# Cookware why not BAKEWARE?



## Julio (Jan 3, 2010)

Hello,

I was looking around and noticed that there's not forum topic on bakeware.

So why not?


----------



## Andy M. (Jan 3, 2010)

Baking is a type of cooking.  Bakeware, cookware, sauteware, fryware, and don't forget silverware.


----------



## kitchenelf (Jan 3, 2010)

LOL on the silverware!  I guess, Julio, we thought it would fall under cookware.  We'll look into changing the forum title.


----------



## Julio (Jan 3, 2010)

Thank YOU!

What I meant was that since cookware ( pots, pans, skillets... ) have it's own forum. I thought that bakeware ( cookie sheets, stone, glass... ) should have it's own.


----------



## kitchenelf (Jan 3, 2010)

I think for now it will all fall under cookware.  When things get too divided the site is harder to navigate.  We've got a LOT of forums as it is.  We're all ears to these things.  If you ever have any other questions, please ask.


----------



## Randy_ (Jan 3, 2010)

kitchenelf said:


> .....When things get too divided the site is harder to navigate. We've got a LOT of forums as it is.....


 
I agree wholeheartedly!!  I was a little shocked when I first signed on here at the number of forums.  Not sure I ever remember seeing a discussion forum that had more forums.  In fact, there might be some merit in considering reducing the number of forums??


----------



## Alix (Jan 3, 2010)

Randy, I have found if you visit regularly that using the New Post button is VERY handy.


----------



## Julio (Jan 3, 2010)

If you ask me why I joined DC I would have to say because of the number of forums and how everything is nicely divided into it's own forum.


----------



## kitchenelf (Jan 4, 2010)

Julio said:


> If you ask me why I joined DC I would have to say because of the number of forums and how everything is nicely divided into it's own forum.

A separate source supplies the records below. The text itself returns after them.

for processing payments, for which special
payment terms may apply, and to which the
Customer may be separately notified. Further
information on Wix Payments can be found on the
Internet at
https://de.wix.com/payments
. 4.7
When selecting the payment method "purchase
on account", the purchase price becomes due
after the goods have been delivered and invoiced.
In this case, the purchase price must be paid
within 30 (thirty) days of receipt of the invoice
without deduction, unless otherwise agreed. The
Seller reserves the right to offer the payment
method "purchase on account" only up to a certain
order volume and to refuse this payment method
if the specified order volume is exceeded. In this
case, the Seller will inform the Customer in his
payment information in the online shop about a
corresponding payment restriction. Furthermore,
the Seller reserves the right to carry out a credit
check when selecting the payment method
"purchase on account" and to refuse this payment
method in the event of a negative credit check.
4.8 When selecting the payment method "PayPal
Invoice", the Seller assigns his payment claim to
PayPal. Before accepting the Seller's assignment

I like our forums too.  There could be more...there could be less.  What we have was thought out.  Thanks for your feedback.


----------



## sear (Jan 4, 2010)

considering theres only one post about everyother day in the cookware forum. 

adding another i think will make it less likely people will receive responses


----------



## CookLikeJulia (Jan 21, 2010)

*bakeware*

I think bakeware is included in the "cookware" title. I mean, baking is some kind of cooking right?


----------